Totto pointed out an "exception to the one-year ban that allows a former city officer or employee to enter into a contract with the city to conduct work for the benefit of the city."

Totto, speaking specifically on the case because Steinberger publicly disclosed the Ethics Commission opinion, said Steinberger's action on the contract change for URS was approved because of the exception in the code.

But Totto also said his files don't make clear whether all the circumstances of the case were disclosed to his office.

"I don't have in my notes whether there was a disclosure made that he (Steinberger) signed the original contract on behalf of the city," Totto said. "That would be an important fact to know but whether it would change our advice, I'm not sure.".

Steinberger said he believed the entire history of his involvement with the Kalaheo contract had been disclosed to Totto "because I had also discussed it with the (city) Corporation Counsel."

Under the nonbid consultant contract process, companies are selected based on their qualifications to perform the work. Contract prices are negotiated after the companies are selected.

Officials of both URS and Yogi Kwong Engineers said they are fully qualified to perform the work and received the jobs solely on the basis of merit.

FIRST DIRECT CONTRACT

The value of the work Yogi Kwong received under its Kalaheo subcontracting arrangement with URS was $142,988 as of November 2005, according to invoices filed with the city.

Asked for the total value of the subcontract, Yogi said: "I don't know. One of (our) problems, since we started the business (is) the accounting system, which is driving me nuts."

Yogi acknowledged it was unusual for a company like San Francisco-based URS, one of the largest engineering firms in the world, to assist a group of former employees trying to establish themselves as direct competitors to URS.

"That's true, that's true," Yogi said. "I think (URS) didn't have the resources at the time and we'd been doing such good work that the city really wanted us to continue."

In October, Yogi Kwong landed its first direct contract with the city, a nonbid job to investigate the cause of a sinkhole on Ward Avenue between Beretania and Kina'u streets.

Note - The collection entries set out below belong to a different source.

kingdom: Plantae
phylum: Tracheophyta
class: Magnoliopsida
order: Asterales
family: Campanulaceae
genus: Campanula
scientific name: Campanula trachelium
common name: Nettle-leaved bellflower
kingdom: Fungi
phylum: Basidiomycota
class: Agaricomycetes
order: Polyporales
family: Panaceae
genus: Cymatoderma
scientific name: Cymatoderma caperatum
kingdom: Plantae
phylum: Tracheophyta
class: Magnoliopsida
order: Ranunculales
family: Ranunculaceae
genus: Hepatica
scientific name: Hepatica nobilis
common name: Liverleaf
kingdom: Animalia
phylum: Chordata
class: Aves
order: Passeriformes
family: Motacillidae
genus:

Hashiro approved a $50,000 nonbid "emergency services" consultant contract to Yogi Kwong Engineers for the work, according to city engineer Myron Fujimoto with the Department of Design and Construction.

"We needed a geotechnical consultant to survey the underground conditions and Yogi Kwong was available," Fujimoto said.

"There were several people who came up with the selection of Yogi Kwong. Ultimately our division chief signed off on that selection and our department director (Hashiro) signed off."

Fujimoto said he had no discussions with Hashiro about the contract.